The Kornet-E is an "export" version of an anti-tank missile developed specifically by the former Soviet army to counter the threat of modern battle tanks such as the Abrams, America's previously-uncontested "queen of the battlefield."
Weighing about 63 pounds, the Kornet and its guidance system can be easily carried and operated by one or two soldiers.
How Does It Work?
The Kornet operates similar to other so-called anti-tank guided missiles, or ATGMs, used by the United States and other armies.
Once the missile is set up on its tripod, a soldier looks through the weapon's optical sight for a target such as a tank. He then shines a laser beam on the target and launches the missile.
A rocket boosts the Kornet out of its sealed tube and follows the laser beam to the target.
The missile contains high explosives specially arranged within the warhead. Just before the missile impacts a tank's armor, the "shaped charge" explodes and produces a jet of heat that burns through the tank's metal skin.
When the jet burns through the armor and reaches the interior of the tank, the molten armor becomes super-hot fragments that kill the crew and detonate the tank's ammunition.

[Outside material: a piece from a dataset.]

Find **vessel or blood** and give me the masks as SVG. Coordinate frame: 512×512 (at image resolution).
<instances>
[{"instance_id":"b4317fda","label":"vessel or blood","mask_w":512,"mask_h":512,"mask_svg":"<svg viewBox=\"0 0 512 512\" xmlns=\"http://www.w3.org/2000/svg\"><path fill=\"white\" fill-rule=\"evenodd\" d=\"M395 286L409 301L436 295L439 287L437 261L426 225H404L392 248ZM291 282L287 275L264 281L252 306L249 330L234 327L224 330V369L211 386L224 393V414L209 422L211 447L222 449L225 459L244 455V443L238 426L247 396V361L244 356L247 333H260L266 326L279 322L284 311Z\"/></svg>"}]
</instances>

What’s So Different About Kornet, Then?
Modern tanks, such as the Abrams, counter the threat of most ATGMs with an exterior layer of so-called reactive or explosive armor — essentially, boxes of shaped charge explosives.
When an ATGM detonates against such armor, the tank "reacts" by automatically exploding its own charges. The force of the explosion is intended to push the intense heat from ATGM's lethal blast away from the tank's metal skin, protecting the crew inside.